Sir Patrick Cormack (South Staffordshire): If this is a genuine free vote—and I believe that it is—why should my hon. Friend be inhibited from voting?

Mr. Clifton-Brown: I am not inhibited from voting one way or another. I just think that it would be wrong, in proposing our compromise new clause—to which I shall now turn—to indicate which way I feel section 2A should go. There will be colleagues who have strong views either way, and I respect those views. I respect the strong views of my right hon. Friend the Member for Haltemprice and Howden (David Davis) and I respect my hon. Friends who hold the opposite view. From my own point of view, I shall maintain a strict neutrality and not vote either way.
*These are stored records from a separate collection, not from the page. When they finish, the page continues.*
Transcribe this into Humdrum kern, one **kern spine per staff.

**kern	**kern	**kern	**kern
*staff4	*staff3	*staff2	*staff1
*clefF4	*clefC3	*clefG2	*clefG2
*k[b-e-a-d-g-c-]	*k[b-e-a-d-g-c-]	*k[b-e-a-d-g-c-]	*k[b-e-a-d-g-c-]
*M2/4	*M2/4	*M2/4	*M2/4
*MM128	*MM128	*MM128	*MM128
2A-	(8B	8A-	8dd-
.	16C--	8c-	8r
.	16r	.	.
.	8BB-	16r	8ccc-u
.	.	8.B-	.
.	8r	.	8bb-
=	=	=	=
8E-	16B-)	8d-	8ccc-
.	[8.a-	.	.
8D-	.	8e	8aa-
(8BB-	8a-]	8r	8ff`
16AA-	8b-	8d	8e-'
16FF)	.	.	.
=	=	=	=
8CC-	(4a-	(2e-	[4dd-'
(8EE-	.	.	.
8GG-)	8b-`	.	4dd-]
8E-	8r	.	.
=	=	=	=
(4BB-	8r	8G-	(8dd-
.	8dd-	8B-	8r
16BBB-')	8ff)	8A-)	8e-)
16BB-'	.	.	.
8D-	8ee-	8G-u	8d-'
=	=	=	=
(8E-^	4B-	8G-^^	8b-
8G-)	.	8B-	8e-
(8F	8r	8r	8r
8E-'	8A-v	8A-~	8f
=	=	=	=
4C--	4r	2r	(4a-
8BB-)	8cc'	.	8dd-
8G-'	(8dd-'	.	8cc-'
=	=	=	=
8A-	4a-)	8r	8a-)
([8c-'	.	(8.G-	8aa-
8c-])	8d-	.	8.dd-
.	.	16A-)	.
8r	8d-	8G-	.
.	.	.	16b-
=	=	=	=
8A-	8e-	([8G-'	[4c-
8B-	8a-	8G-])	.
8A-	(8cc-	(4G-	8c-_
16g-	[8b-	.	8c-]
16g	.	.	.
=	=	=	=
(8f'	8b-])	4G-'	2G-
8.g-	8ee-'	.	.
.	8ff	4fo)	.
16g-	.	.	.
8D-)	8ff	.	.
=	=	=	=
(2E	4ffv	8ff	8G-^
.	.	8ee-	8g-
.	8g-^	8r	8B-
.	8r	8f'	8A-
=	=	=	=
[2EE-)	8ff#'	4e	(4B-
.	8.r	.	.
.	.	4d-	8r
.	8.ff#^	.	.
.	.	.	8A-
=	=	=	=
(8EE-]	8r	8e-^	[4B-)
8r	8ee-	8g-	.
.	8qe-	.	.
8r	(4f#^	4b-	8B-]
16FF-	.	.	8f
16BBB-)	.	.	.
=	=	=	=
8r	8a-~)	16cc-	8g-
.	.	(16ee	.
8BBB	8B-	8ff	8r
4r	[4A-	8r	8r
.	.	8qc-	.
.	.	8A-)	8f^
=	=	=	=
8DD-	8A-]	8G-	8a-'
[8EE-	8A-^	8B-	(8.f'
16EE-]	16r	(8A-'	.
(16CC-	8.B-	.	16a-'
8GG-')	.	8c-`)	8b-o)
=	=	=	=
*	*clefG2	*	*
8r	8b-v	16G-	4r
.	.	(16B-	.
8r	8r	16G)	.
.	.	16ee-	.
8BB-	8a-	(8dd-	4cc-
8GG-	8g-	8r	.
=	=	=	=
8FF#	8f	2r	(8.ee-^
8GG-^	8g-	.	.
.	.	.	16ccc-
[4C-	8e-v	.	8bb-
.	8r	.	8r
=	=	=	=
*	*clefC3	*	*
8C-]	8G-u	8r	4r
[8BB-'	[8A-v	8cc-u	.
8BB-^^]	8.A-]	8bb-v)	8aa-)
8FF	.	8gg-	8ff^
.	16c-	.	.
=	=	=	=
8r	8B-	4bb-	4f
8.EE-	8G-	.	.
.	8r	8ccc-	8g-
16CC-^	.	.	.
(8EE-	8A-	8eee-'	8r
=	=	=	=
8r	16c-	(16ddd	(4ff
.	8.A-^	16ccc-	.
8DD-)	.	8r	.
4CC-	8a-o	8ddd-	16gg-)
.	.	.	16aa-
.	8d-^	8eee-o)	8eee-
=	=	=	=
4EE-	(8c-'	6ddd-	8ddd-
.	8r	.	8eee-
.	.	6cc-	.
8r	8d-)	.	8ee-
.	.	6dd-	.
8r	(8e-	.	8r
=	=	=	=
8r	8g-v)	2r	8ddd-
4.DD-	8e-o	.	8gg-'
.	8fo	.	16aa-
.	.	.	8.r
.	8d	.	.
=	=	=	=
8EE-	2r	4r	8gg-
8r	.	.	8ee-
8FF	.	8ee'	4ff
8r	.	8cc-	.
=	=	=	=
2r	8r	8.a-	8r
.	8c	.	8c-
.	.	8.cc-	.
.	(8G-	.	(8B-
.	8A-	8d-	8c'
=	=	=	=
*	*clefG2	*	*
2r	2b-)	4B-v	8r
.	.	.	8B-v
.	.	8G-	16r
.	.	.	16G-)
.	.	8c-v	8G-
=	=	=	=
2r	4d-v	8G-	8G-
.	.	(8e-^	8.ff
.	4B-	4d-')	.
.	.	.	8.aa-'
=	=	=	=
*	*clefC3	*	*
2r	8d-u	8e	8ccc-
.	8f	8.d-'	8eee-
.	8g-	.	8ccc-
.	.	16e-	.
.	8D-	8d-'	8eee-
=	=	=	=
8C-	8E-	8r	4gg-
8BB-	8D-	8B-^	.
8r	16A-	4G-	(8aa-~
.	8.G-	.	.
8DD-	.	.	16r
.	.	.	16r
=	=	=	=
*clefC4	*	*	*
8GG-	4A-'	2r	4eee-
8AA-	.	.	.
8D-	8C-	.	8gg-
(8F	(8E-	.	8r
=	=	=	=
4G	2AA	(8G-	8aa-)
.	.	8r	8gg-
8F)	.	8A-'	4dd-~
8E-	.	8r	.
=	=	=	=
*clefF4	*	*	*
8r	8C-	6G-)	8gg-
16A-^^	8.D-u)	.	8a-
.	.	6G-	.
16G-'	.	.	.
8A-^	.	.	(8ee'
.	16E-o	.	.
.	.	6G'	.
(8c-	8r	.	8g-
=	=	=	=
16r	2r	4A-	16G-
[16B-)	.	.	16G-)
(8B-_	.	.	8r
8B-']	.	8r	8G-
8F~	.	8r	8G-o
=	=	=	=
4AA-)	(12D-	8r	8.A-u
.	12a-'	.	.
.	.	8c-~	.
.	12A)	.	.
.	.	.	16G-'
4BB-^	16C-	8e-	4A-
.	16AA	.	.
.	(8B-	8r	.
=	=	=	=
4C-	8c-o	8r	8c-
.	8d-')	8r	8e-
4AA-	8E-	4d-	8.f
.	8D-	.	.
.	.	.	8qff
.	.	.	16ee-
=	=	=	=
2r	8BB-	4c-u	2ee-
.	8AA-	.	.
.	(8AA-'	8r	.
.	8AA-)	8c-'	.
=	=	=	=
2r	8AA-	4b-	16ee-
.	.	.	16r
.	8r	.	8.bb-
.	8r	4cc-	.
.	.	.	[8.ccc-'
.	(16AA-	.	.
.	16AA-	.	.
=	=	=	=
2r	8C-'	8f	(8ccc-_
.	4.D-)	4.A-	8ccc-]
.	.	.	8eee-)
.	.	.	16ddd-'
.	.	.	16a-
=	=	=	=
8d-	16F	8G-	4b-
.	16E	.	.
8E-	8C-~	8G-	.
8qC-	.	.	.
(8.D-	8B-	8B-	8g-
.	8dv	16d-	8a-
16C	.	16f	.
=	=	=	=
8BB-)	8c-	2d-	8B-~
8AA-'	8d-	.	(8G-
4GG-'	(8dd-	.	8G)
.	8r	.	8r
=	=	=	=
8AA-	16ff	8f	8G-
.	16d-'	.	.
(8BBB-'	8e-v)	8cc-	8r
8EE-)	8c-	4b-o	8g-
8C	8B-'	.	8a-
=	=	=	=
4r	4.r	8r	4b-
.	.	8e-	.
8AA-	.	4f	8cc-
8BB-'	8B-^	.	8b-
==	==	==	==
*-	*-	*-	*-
Mr. Nigel Waterson (Eastbourne): I am following closely what my hon. Friend is saying and he is making his arguments very carefully and concisely. Does he agree, however, that if examples of this material exist, and if there are clear indications that abuse could occur, and if section 28—as it is colloquially known—is swept away by the Government with Liberal Democrat support, the onus should be on the Government to come up with an alternative method of protecting our children, rather than that being left to the official Opposition?

Mr. Clifton-Brown: I entirely accept what my hon. Friend says. I have no idea whether the Government are going to accept my new clauses or not, but if they are not, there needs to be further negotiation. If no such further negotiation takes place, I am sure that our noble Friends and colleagues in another place will wish to take the matter up. I do not expect this to be the last word on the subject.